Akbulak’ya verilen cezanın AYM’nin onay vermesine ilişkin KESK- DİSK- TMMOB, TTB, KESK Genel Merkezi’nde ortak basın toplantısı düzenledi.


‘HUKUKSUZLUĞUN KAPISI AÇILDI’


Tüm sendikalar adına konuşan KESK Eşbaşkanı Mehmet Bozgeyik,  grev kararı konfederasyon tüzüğünde yer alan “amaçlar” başlığının kendilerine verdiği yetkiye dayanarak yaptıklarına vurguladı. Bozgeyik, “Tüm bunlara rağmen AYM sendikal bir hak teşkil etmediğine karar verdiği başvuruyu  ‘örgütlenme özgürlüğü’ kapsamında incelemiştir. Ancak AYM örgütlenme özgürlüğü kapsamında yaptığı değerlendirmede başvurucu Akbulak'a verilen aylıktan kesme cezasının ‘kamu düzeninin korunmasına yönelik’ meşru bir amaç taşıdığı tespitine yer vererek örgütlenme özgürlüğünün ihlal edilmediğine karar vermiştir. Anayasa Mahkemesi’ne başvuru yapan tüm üyelerimiz açısından emsal teşkil etme tehlikesi barındıran bir hukuksuzluğun kapısını ardına kadar açılmıştır” diye belirtti.


‘YARGI SOPASI’


AYM’nin kararı ile yargının siyasal iktidara ne kadar bağlı hale getirildiğinin bir kez daha çarpıcı bir şekilde ortaya çıktığını dile getiren Bozgeyik, “Mevcut siyasal iktidarın anti demokratik politikalarına karşı itiraz edenler bir kez daha yargı sopası ile karı karşıya bırakılmıştır” dedi.

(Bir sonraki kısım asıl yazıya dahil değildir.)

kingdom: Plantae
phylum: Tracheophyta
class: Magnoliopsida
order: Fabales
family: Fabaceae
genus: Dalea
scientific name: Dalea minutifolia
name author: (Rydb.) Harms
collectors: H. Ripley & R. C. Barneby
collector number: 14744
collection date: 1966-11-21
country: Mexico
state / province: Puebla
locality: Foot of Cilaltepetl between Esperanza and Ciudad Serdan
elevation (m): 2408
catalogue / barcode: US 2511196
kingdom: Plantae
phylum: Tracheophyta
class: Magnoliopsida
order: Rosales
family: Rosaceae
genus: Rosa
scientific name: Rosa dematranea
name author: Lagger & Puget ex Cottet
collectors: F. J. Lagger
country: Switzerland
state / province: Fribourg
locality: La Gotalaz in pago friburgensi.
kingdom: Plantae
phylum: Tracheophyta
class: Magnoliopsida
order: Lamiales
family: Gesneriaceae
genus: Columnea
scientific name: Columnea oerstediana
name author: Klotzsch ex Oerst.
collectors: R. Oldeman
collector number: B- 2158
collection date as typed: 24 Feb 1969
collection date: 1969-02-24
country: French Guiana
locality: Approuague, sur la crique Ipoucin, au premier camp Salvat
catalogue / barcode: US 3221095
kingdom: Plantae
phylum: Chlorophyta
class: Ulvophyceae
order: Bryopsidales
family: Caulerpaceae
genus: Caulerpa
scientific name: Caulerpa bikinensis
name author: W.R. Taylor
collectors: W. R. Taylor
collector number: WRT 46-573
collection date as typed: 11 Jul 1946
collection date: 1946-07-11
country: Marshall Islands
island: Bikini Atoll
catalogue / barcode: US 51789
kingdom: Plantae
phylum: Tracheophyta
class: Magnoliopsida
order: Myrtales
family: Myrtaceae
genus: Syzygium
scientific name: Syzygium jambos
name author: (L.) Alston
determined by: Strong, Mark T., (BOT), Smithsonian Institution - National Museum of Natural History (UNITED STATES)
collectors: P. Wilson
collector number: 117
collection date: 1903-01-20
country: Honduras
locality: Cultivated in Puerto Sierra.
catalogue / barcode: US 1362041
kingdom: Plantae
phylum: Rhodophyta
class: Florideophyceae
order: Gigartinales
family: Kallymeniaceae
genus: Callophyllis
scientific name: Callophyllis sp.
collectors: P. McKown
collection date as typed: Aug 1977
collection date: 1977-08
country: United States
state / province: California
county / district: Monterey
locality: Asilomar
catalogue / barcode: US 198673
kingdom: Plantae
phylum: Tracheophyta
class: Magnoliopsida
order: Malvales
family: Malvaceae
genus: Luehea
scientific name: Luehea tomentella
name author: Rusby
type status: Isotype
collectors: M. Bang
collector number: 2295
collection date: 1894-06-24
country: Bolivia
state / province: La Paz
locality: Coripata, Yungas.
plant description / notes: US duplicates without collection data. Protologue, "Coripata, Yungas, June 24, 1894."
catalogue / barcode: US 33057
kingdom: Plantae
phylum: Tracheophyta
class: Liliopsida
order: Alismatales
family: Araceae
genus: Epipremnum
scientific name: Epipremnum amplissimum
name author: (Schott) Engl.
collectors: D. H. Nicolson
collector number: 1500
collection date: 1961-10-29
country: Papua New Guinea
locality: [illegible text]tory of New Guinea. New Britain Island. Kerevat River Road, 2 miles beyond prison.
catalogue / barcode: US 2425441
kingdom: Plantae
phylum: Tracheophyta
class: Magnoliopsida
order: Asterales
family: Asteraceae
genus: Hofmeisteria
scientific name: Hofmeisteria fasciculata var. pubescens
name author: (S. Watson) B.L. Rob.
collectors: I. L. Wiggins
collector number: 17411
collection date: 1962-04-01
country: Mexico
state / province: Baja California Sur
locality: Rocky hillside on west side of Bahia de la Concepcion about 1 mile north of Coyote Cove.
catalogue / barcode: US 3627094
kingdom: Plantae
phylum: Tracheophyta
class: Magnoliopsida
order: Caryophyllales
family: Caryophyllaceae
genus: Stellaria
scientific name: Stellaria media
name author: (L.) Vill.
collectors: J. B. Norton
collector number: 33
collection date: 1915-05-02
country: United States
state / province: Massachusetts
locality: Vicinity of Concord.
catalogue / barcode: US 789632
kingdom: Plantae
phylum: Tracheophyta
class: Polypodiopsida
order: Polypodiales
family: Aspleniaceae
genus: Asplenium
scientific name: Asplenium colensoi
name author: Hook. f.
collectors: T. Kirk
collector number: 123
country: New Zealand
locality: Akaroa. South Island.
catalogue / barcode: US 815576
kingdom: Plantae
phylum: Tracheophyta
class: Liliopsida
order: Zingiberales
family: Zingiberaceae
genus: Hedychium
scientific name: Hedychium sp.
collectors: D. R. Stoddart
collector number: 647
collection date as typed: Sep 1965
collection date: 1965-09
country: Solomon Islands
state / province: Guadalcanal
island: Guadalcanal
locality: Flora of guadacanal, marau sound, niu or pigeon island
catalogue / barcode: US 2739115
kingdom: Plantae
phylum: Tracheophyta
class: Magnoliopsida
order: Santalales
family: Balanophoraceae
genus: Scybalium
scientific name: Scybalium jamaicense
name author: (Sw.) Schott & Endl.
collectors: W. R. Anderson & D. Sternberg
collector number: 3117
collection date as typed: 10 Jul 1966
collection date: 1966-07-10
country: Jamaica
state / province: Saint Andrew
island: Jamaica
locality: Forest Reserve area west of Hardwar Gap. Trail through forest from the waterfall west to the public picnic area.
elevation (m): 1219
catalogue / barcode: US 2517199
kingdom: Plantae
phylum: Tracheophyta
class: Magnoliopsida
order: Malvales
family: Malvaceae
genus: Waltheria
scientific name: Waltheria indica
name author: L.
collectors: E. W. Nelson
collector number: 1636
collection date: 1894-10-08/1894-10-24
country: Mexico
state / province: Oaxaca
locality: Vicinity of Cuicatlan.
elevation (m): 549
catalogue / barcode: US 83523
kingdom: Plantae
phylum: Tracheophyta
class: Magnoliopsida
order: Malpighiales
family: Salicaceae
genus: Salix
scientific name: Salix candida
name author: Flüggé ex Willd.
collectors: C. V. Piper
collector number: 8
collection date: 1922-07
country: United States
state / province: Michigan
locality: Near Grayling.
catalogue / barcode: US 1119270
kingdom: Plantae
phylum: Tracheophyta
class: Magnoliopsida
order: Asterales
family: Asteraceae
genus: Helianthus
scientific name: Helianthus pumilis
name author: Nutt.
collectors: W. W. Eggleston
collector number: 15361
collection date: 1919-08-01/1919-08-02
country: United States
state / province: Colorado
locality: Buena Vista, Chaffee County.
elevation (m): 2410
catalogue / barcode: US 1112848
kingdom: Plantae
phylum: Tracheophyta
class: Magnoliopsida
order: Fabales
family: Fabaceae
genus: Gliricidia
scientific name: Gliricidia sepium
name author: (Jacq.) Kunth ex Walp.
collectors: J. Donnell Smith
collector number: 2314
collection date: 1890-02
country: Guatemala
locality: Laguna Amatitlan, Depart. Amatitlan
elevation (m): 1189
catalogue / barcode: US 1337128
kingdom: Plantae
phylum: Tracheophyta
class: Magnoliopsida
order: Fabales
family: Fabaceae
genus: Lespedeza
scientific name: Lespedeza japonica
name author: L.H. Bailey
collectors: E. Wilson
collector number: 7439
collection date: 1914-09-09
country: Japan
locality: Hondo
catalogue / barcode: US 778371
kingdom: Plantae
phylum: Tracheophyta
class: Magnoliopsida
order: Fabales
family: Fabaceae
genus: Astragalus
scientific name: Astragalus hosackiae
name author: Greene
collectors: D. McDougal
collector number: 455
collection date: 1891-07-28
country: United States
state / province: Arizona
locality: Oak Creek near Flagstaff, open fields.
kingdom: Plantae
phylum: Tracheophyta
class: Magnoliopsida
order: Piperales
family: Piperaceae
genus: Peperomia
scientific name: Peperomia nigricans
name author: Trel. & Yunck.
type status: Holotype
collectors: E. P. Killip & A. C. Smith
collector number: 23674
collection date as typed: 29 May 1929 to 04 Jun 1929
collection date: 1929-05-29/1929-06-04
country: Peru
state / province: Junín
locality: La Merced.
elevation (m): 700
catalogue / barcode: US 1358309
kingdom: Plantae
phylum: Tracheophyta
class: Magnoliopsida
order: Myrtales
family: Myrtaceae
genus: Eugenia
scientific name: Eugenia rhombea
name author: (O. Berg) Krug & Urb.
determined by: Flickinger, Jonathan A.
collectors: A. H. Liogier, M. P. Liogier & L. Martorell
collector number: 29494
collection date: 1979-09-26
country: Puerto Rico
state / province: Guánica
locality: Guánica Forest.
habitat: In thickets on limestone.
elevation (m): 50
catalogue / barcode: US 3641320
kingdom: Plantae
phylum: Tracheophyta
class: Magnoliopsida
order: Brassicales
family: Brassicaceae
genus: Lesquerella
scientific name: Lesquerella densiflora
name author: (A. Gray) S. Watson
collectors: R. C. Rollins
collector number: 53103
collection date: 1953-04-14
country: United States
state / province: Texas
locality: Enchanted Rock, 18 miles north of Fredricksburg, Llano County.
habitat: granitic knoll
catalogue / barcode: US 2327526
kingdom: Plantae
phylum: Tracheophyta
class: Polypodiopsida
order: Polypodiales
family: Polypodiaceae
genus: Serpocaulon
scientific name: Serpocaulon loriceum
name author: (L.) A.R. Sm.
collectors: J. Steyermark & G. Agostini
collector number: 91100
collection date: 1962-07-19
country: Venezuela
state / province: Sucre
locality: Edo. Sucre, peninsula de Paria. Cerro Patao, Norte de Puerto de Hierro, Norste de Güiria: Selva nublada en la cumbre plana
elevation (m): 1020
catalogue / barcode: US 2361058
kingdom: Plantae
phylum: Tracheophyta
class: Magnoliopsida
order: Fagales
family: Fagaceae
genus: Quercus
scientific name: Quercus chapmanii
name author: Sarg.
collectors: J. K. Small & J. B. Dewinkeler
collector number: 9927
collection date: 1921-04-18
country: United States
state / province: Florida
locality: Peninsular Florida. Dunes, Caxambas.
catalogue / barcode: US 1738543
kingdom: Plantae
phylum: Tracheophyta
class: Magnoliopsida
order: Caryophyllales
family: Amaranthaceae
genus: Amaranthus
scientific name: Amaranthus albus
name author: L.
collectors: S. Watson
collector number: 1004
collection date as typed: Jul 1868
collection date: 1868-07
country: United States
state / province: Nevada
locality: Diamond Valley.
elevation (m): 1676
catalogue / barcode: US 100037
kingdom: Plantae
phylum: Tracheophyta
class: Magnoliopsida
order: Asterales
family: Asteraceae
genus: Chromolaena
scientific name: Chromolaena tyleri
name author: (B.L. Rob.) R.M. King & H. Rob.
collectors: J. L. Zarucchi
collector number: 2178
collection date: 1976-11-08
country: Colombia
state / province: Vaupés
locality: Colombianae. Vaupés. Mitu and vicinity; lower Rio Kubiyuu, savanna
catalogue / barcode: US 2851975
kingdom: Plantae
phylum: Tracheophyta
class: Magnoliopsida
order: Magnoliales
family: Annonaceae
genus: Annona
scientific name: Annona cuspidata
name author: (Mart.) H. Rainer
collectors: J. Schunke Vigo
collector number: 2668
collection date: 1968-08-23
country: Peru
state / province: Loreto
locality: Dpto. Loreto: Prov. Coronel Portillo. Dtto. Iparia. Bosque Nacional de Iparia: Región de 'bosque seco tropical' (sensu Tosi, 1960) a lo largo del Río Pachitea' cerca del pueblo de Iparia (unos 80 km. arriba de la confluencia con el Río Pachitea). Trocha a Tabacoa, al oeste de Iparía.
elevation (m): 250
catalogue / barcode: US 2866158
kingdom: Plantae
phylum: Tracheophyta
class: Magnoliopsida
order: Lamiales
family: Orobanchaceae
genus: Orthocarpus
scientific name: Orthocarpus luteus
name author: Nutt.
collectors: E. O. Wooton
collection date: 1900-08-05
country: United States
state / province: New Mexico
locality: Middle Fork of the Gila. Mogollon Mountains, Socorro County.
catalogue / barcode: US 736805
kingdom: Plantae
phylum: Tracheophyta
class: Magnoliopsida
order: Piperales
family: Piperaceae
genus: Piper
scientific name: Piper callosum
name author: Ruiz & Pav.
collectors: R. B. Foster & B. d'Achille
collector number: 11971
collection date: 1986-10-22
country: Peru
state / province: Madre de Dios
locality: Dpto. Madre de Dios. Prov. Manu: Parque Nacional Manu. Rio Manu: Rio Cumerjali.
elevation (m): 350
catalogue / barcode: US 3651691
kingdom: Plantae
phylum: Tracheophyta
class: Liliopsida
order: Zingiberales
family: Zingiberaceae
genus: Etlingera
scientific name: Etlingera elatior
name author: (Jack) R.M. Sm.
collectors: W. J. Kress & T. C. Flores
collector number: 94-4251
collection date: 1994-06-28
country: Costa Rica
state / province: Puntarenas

“Şimdi bu kararı verenlere soruyoruz” diyen Bozgeyik, “Kardeşlerini, annelerini, babalarım, çocuklarını, arkadaşlarını, dostlarını hunharca bir katliama kurban verenlerin hiçbir şey olmamış gibi işine gitmesini beklemek ne kadar adildir? Hangi insan yanı başındaki arkadaşım alçakça bir katliama kurban verdikten bir gün sonra hiçbir şey olmamış gibi işine gidebilir?” sorularını sordu.


‘BARIŞTAN YANA TERCİHİMİZİ KULLANDIK’


Bozgeyik, sözlerinin devamında şunları söyledi: “Bizler daha önce onlarca kez yaptığımız gibi, hem 10 Ekim Mitingimizde hem de 12-13 Ekim tarihlerinde hayata geçirdiğimiz iş bırakma eylemimizde ülkenin emekçilerinin kendilerinin boğazından kesilen kaynakların çatışmalara, savaşlara aktarılmasına karşı barıştan ve kardeşlikten yana tercihimizi kullandık. Bunun için 10 Ekim katliamında hayatını yitiren barış karanfillerimize verdiğimiz sözün gereğini yerine getirecek, birileri tarafından sendikal faaliyetlerin kapsamından dışlanmaya çalışılan barış ve kardeşlik talebini temel alan emek ve demokrasi mücadelemizi kararlıkla sürdürmeye devam edeceğiz.”